Mutation in OTULIN gene causes rare childhood skin disease

An international team of researchers has identified a genetic cause for a rare inflammatory skin condition. 

The investigators report in the journal Nature Immunology that a mutation in the gene OTULIN causes pediatric-onset pyoderma gangrenosum characterized by recurrent ulcerating skin sores. They classify the condition as a new inborn error of immunity (IEI) - one of a group of more than 500 genetic disorders that impair the development or function of the immune system. 

The discovery of novel IEIs creates opportunities to dissect the molecular and cellular basis of human immune pathology and can reveal potential therapeutic targets."

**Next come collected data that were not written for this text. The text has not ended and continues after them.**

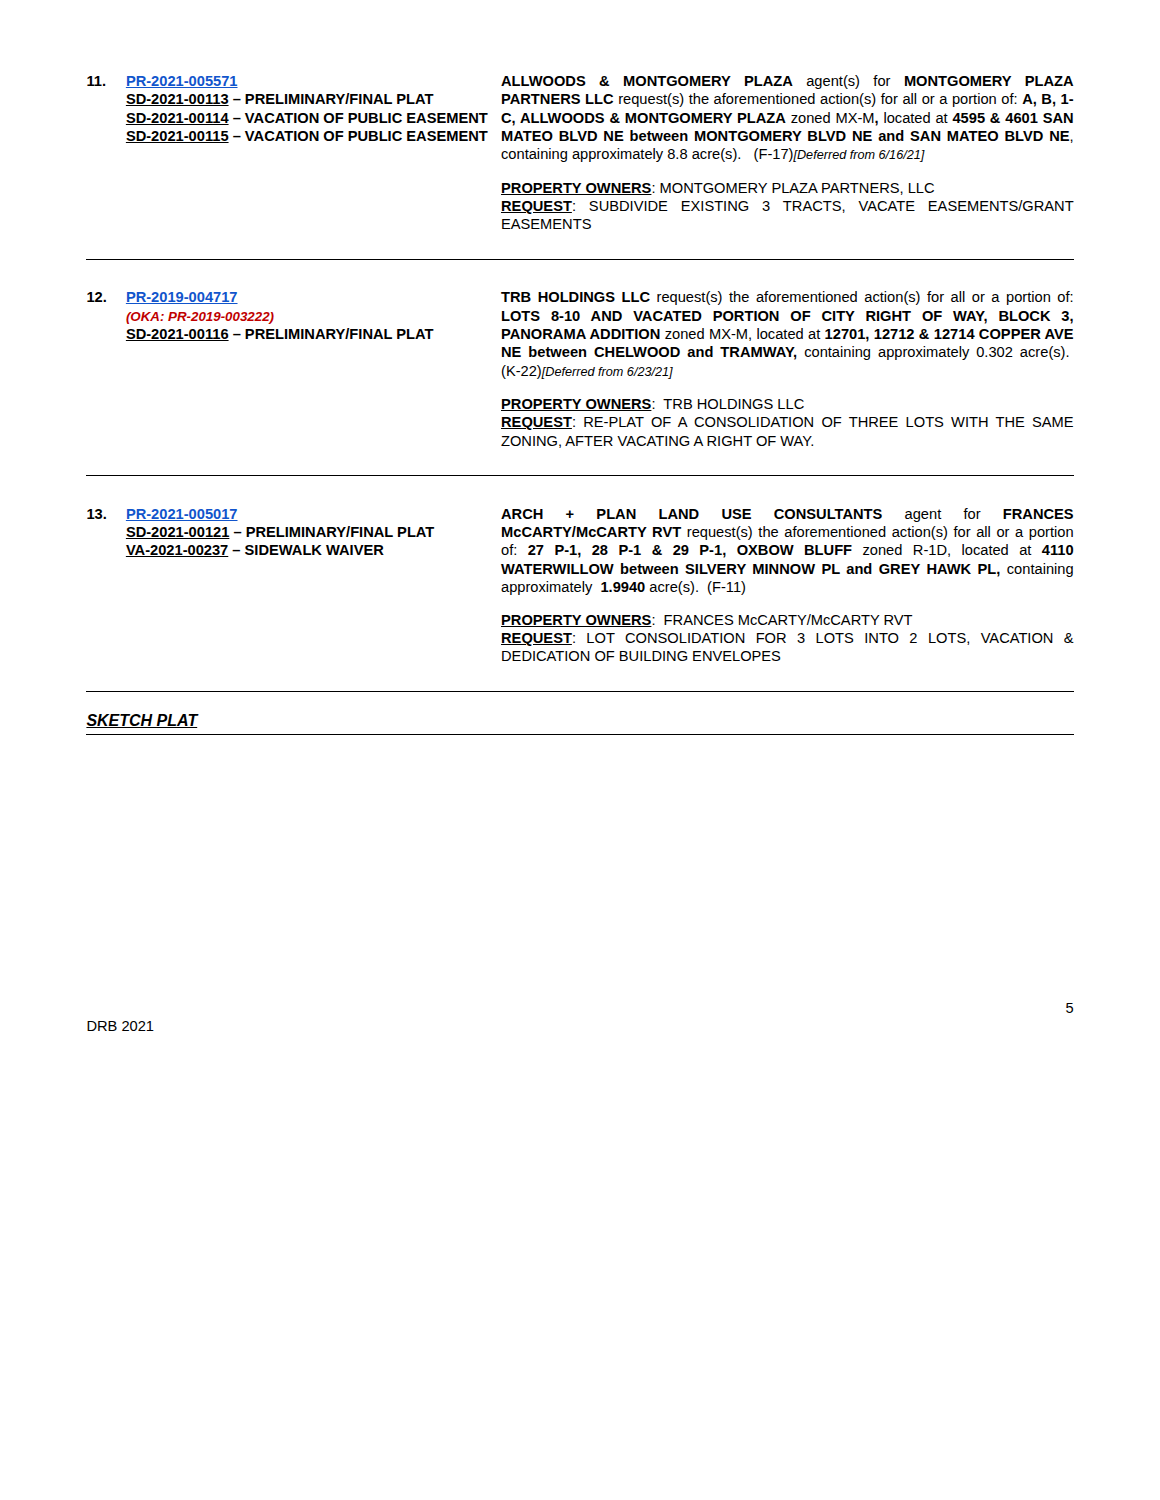| 11. | PR-2021-005571 SD-2021-00113 – PRELIMINARY/FINAL PLAT SD-2021-00114 – VACATION OF PUBLIC EASEMENT SD-2021-00115 – VACATION OF PUBLIC EASEMENT | ALLWOODS & MONTGOMERY PLAZA agent(s) for MONTGOMERY PLAZA PARTNERS LLC request(s) the aforementioned action(s) for all or a portion of: A, B, 1-C, ALLWOODS & MONTGOMERY PLAZA zoned MX-M , located at 4595 & 4601 SAN MATEO BLVD NE between MONTGOMERY BLVD NE and SAN MATEO BLVD NE , containing approximately 8.8 acre(s). (F-17) [Deferred from 6/16/21] PROPERTY OWNERS : MONTGOMERY PLAZA PARTNERS, LLC REQUEST : SUBDIVIDE EXISTING 3 TRACTS, VACATE EASEMENTS/GRANT EASEMENTS |
| 12. | PR-2019-004717 (OKA: PR-2019-003222) SD-2021-00116 – PRELIMINARY/FINAL PLAT | TRB HOLDINGS LLC request(s) the aforementioned action(s) for all or a portion of: LOTS 8-10 AND VACATED PORTION OF CITY RIGHT OF WAY, BLOCK 3, PANORAMA ADDITION zoned MX-M, located at 12701, 12712 & 12714 COPPER AVE NE between CHELWOOD and TRAMWAY, containing approximately 0.302 acre(s). (K-22) [Deferred from 6/23/21] PROPERTY OWNERS : TRB HOLDINGS LLC REQUEST : RE-PLAT OF A CONSOLIDATION OF THREE LOTS WITH THE SAME ZONING, AFTER VACATING A RIGHT OF WAY. |
| 13. | PR-2021-005017 SD-2021-00121 – PRELIMINARY/FINAL PLAT VA-2021-00237 – SIDEWALK WAIVER | ARCH + PLAN LAND USE CONSULTANTS agent for FRANCES McCARTY/McCARTY RVT request(s) the aforementioned action(s) for all or a portion of: 27 P-1, 28 P-1 & 29 P-1, OXBOW BLUFF zoned R-1D, located at 4110 WATERWILLOW between SILVERY MINNOW PL and GREY HAWK PL, containing approximately 1.9940 acre(s). (F-11) PROPERTY OWNERS : FRANCES McCARTY/McCARTY RVT REQUEST : LOT CONSOLIDATION FOR 3 LOTS INTO 2 LOTS, VACATION & DEDICATION OF BUILDING ENVELOPES |
SKETCH PLAT
5
DRB 2021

Janet Markle, Assistant Professor of Pathology, Microbiology and Immunology, Vanderbilt Health 

Pyoderma gangrenosum is poorly understood and has no curative treatments. Familial clustering has been reported, but the genetic basis has not been deeply explored, Markle said. Her research group and a team in the Netherlands led by András Spaan, MD, PhD, Associate Professor of Medical Microbiology at University Medical Center Utrecht, were studying patients from different parts of the world with pediatric-onset pyoderma gangrenosum. 

"We were independently investigating whether this condition might represent an unrecognized IEI," Markle said. Using whole exome sequencing, the groups identified the same mutation in OTULIN, an enzyme with broad roles regulating inflammation, cell death, and immune responses. 

They learned of each other's work through a shared former mentor and decided to join forces. Graduate students from each team, Barathram Swaminathan at UMC Utrecht and Hwi Gil at Vanderbilt Health, co-led the experimental work using different, complementary approaches. 

"The international IEI research community is highly interconnected and collaborative," said Spaan, co-corresponding senior author of the Nature Immunology report. "This study is the product of a highly productive scientific collaboration with a direct clinical impact." 

To investigate the effect of the OTULIN mutation, the researchers performed functional studies in cell lines and patient-derived samples, examining protein interactions, ubiquitination dynamics (this process has roles in multiple immune signaling pathways and is regulated by the OTULIN enzyme), and cellular responses. 

Highlights of their findings: 

• At the molecular level, the mutation uncouples two important OTULIN functions: its enzymatic activity, which is preserved, and its interaction with a ubiquitination complex, which is impaired. 

• At the immunological level, patient samples showed high levels of the pro-inflammatory molecules interleukin-1beta and TNF (tumor necrosis factor), and increased inflammasome activation. 

• At the cellular level, patient skin cells showed accumulation of linear ubiquitin and heightened sensitivity to TNF-dependent cell death. 

The study pointed to TNF blockade as a potential therapeutic option for patients with OTULIN-related pyoderma gangrenosum. The investigators noted that one patient, whose painful skin sores were resistant to years of treatment with nonspecific anti-inflammatory therapy, was successfully treated with TNF blockade. 

"This study adds to a growing body of work showcasing the critical role of highly regulated linear ubiquitin signaling in human health and highlights the value of studying rare genetic diseases to uncover fundamental immunological mechanisms," Markle said. 

Swaminathan and Gil, the graduate students who led experimental work, and Sagar Bhattad, MD, from the Department of Pediatrics at Aster CMI Hospital in Bengalaru, India, are equal contributors and co-first authors of the Nature Immunology report. The research was supported in part by the Dutch Research Council and U.S. National Institutes of Health (grants R35GM155339 and F31AR082264).